§ **Enunciado**: ¿Qué cuentos nombra por su título el prólogo sobre la obra de Francisco Tario? Enuméralos todos.

Prólogo a Universo Francisco Tario
El lector no siempre busca a sus autores, a veces son éstos los que provocan el encuentro no con estrategias mercantiles (en donde la relación autor-lector se pervierte, cuando el escritor lo que anhela es encumbrarse, ascender en la pirámide social) sino a través de azares inesperados. Así me ha ocurrido reiteradamente con Francisco Tario, cuya obra me fue presentada tres décadas atrás en un taller de creación literaria que se celebraba los viernes al mediodía en un plantel universitario al norte de la Ciudad de México.
Pudo haber ocurrido que el profesor cargara un día con el tomo amarillo de La noche y nos leyera un par de cuentos, acaso “La noche del féretro” y “La noche del traje gris”. O también: que llevara Una violeta de más para contarnos “El mico”… Pudo haber sido, también, que hiciera él todo eso pero que no estuviera yo ahí para presenciarlo, porque aspiraba a ingresar a Ciudad Universitaria y estaba en trámites de realizar el cambio de escuela. Fue el taller literario el que me ató a esa geografía para mí algo inhóspita, en donde la mayor referencia cultural eran los Torres de Satélite; y por quedarme ahí conocí una escritura con la que he dialogado constantemente.

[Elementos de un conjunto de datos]
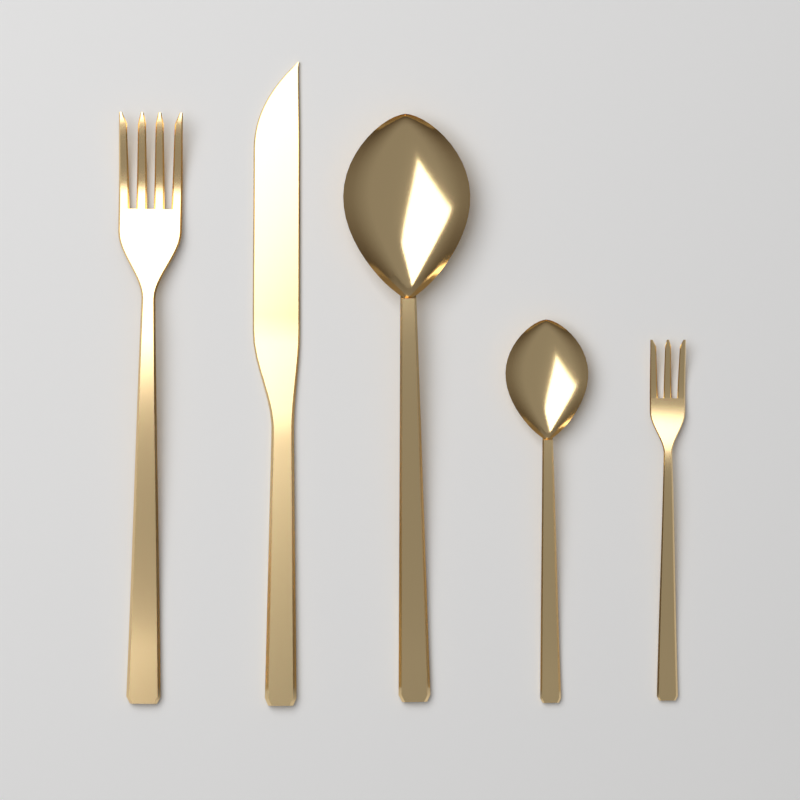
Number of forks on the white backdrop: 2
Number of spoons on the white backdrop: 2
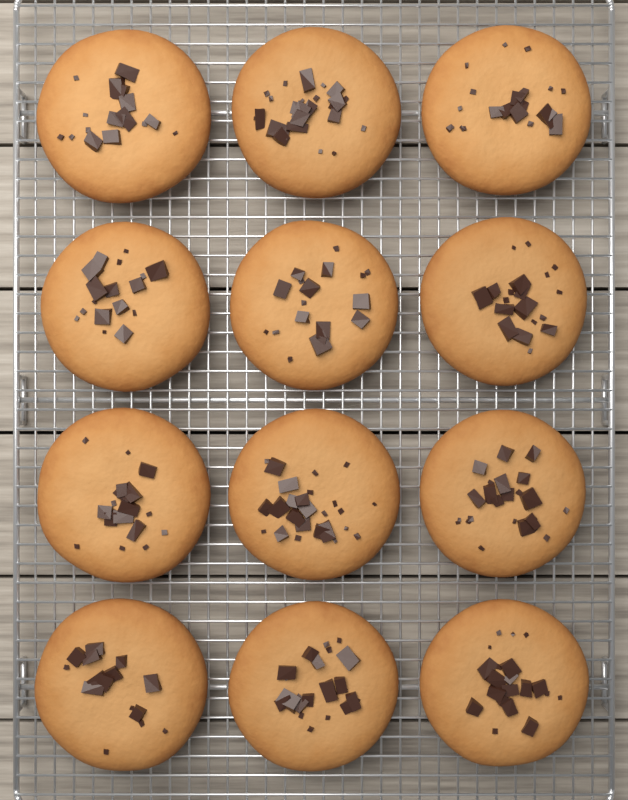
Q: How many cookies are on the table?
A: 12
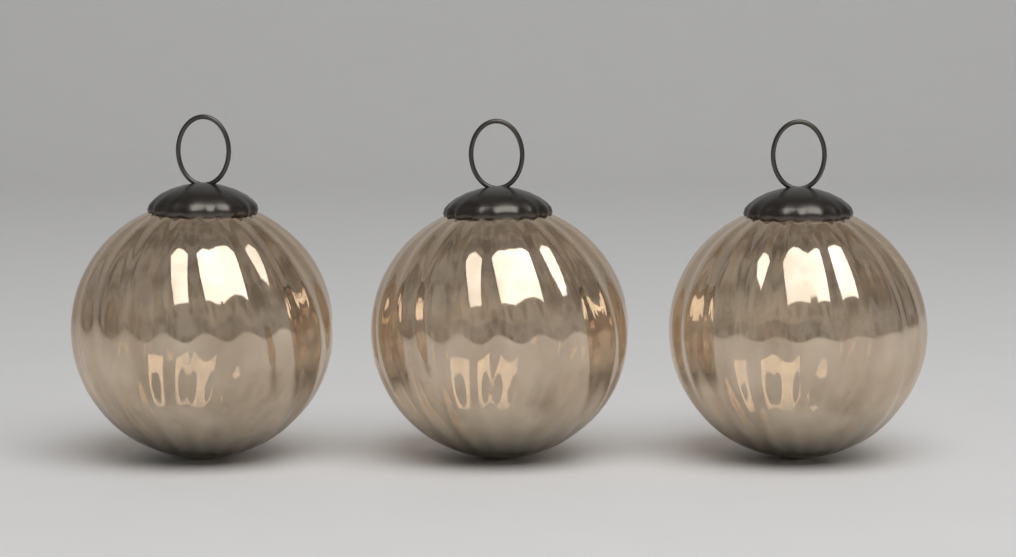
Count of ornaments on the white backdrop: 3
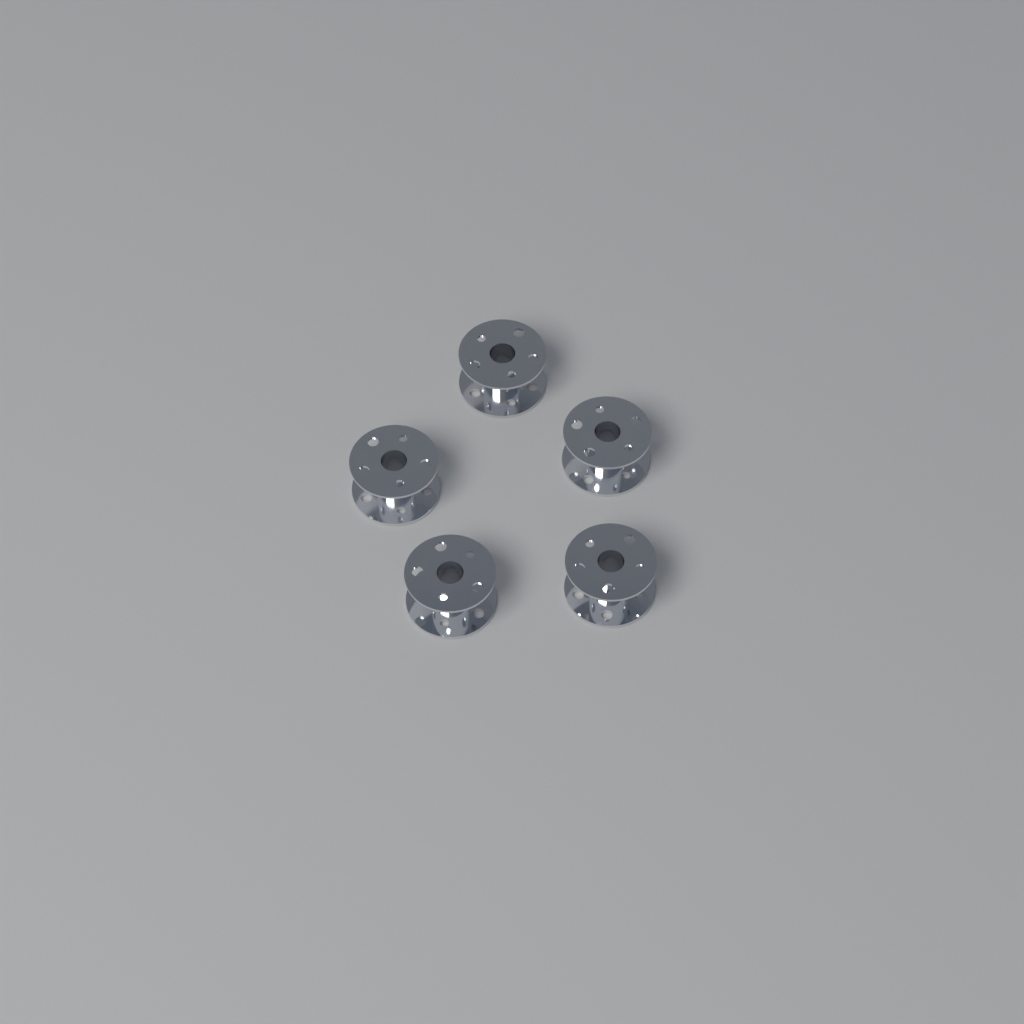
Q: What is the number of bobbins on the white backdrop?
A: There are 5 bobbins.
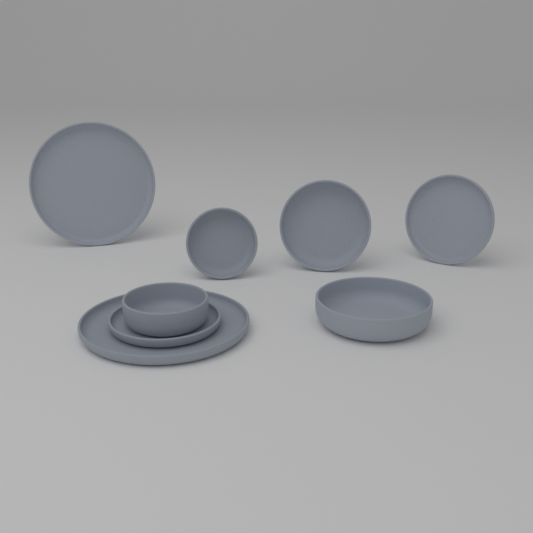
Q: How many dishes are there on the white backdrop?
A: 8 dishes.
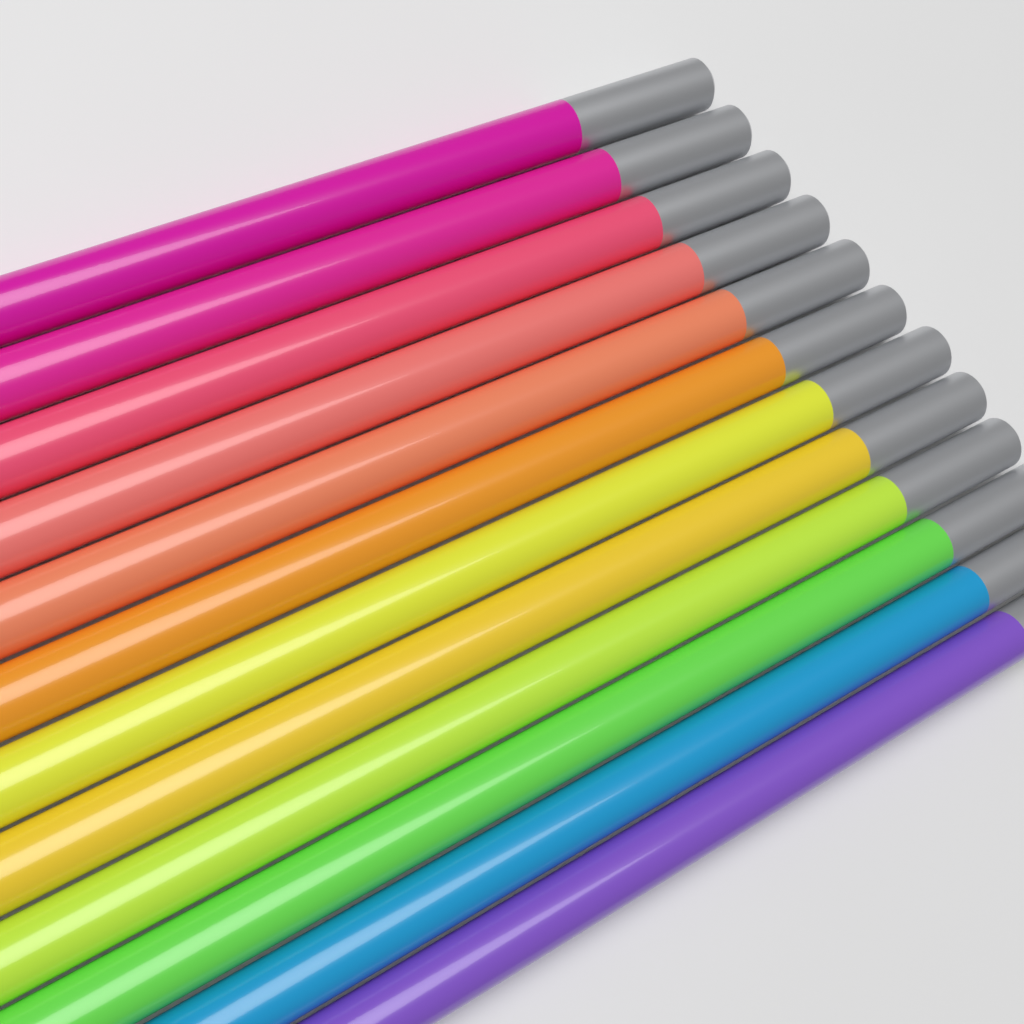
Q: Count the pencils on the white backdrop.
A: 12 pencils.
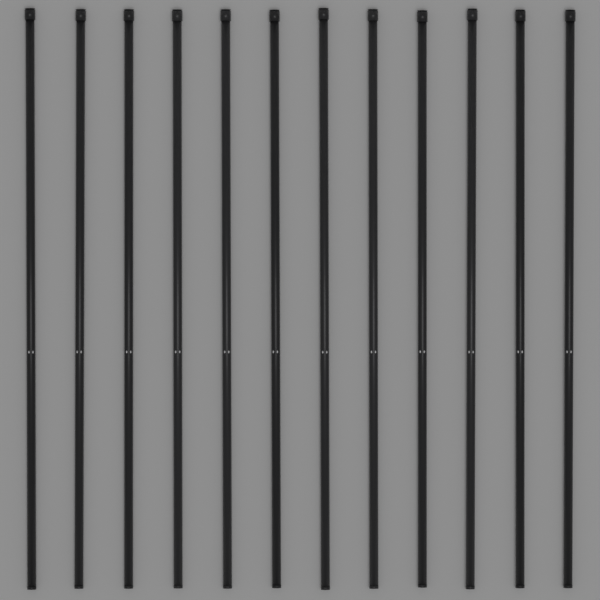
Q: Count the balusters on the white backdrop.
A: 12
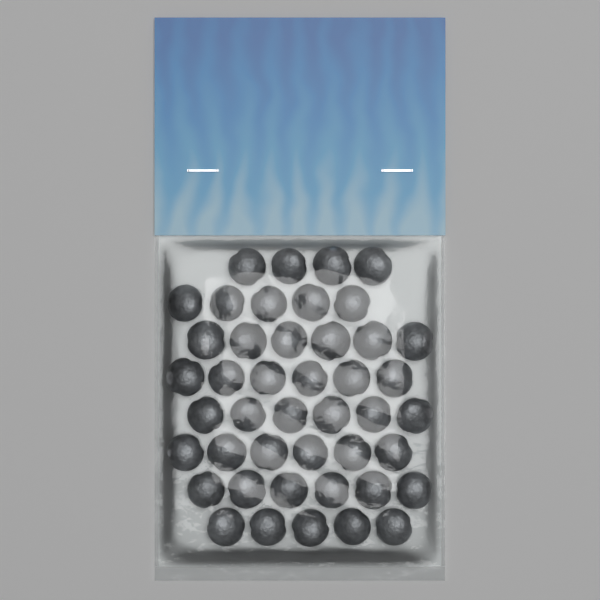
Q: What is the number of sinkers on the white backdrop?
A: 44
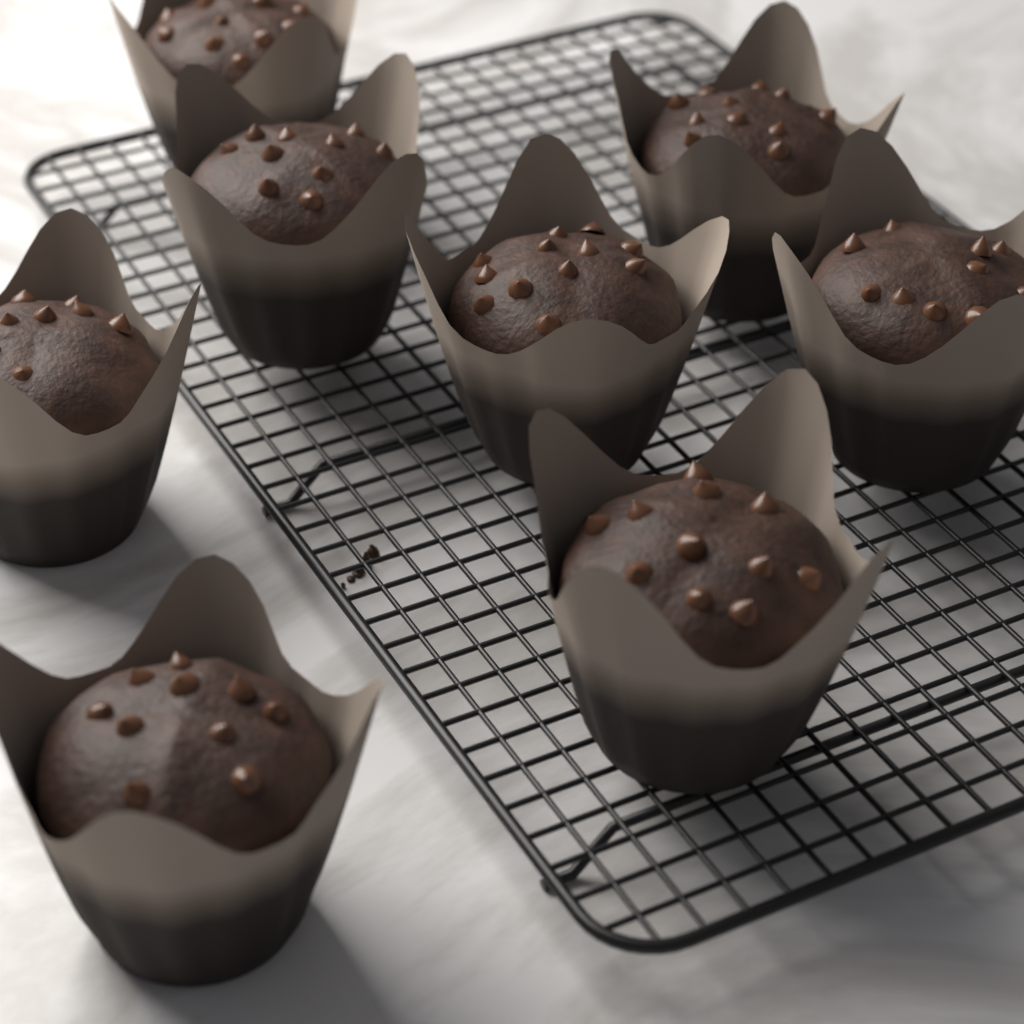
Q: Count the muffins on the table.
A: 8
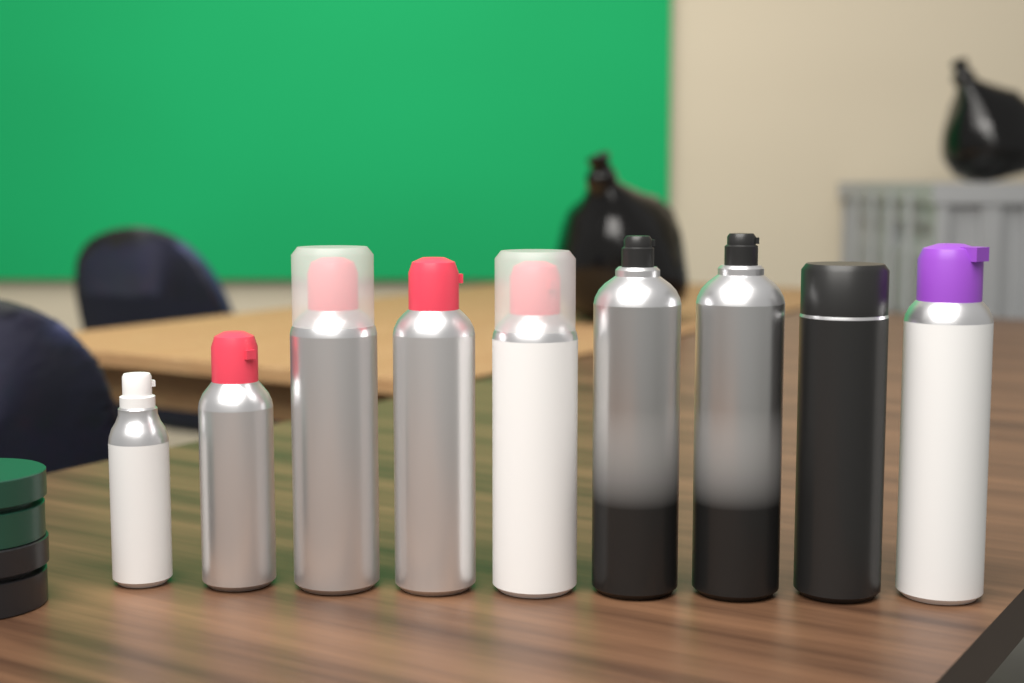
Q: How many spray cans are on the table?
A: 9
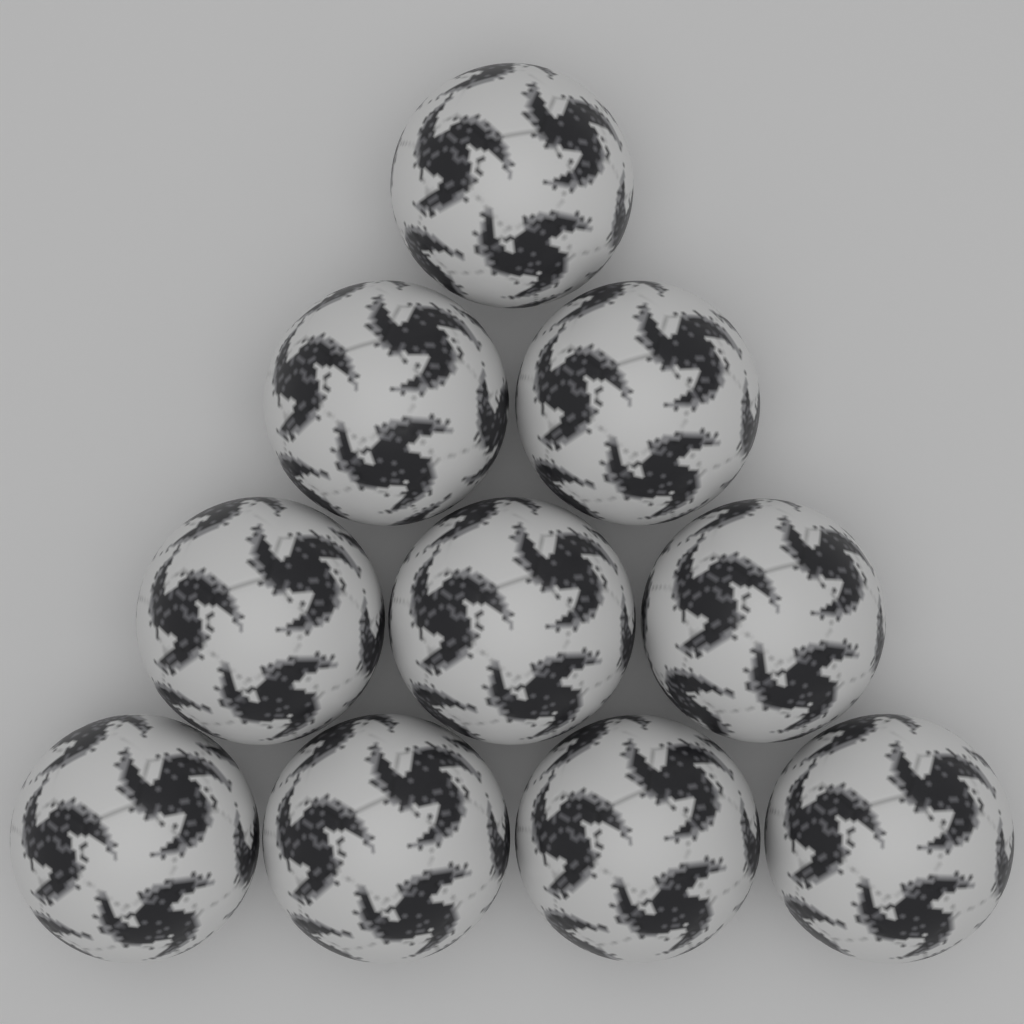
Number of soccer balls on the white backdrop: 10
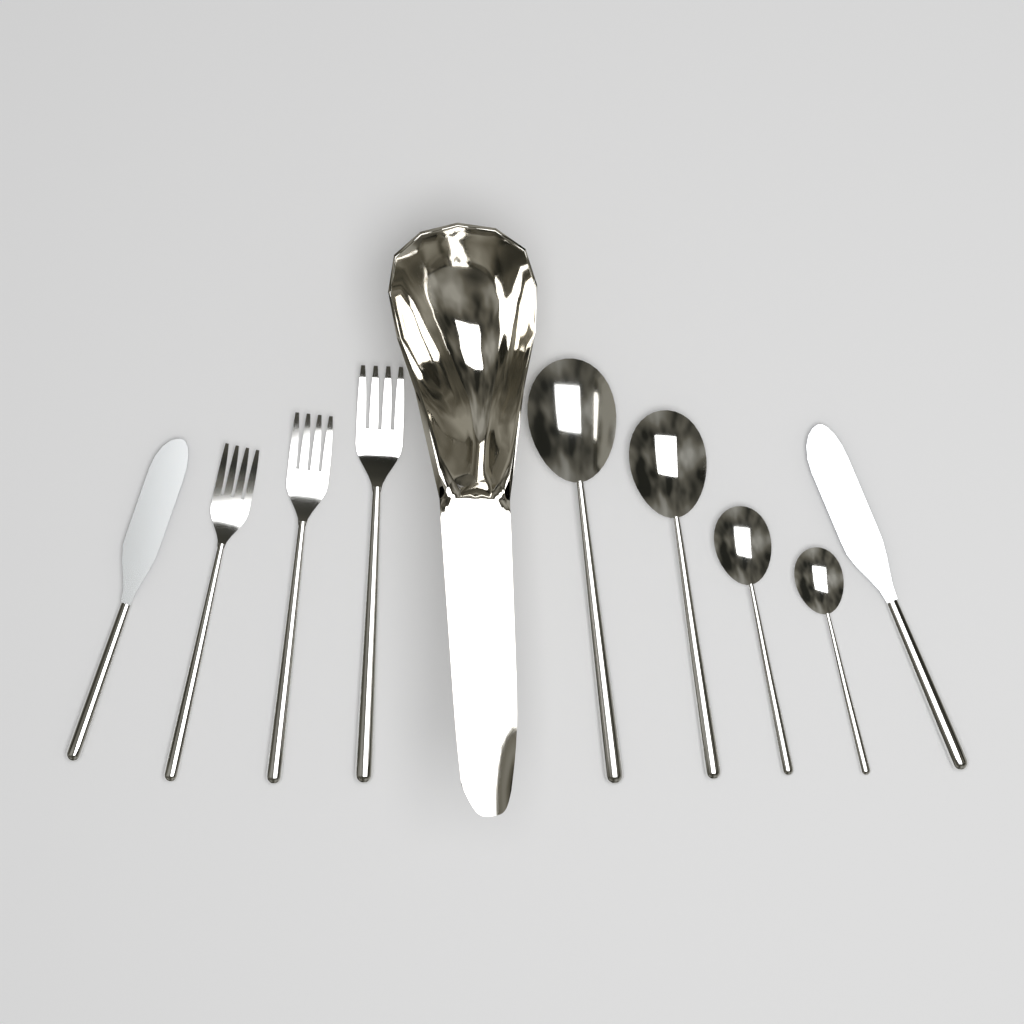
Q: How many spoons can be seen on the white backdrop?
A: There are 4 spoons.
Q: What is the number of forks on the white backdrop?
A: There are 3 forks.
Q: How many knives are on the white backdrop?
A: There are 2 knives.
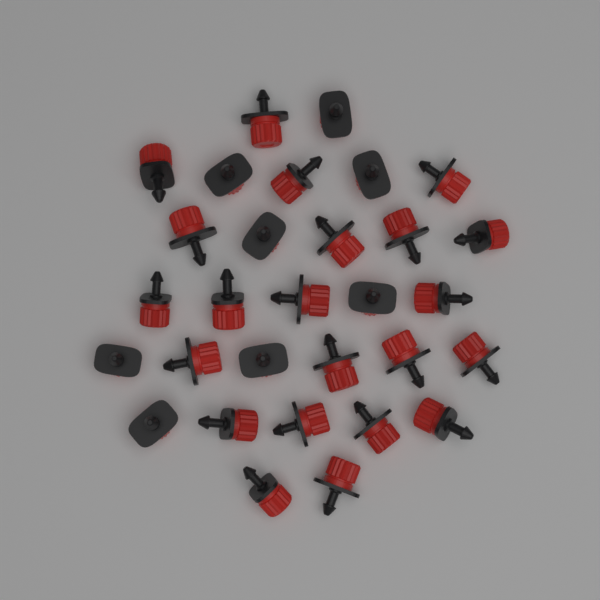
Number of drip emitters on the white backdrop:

§ **Resultado**: "La noche del féretro", "La noche del traje gris" y "El mico".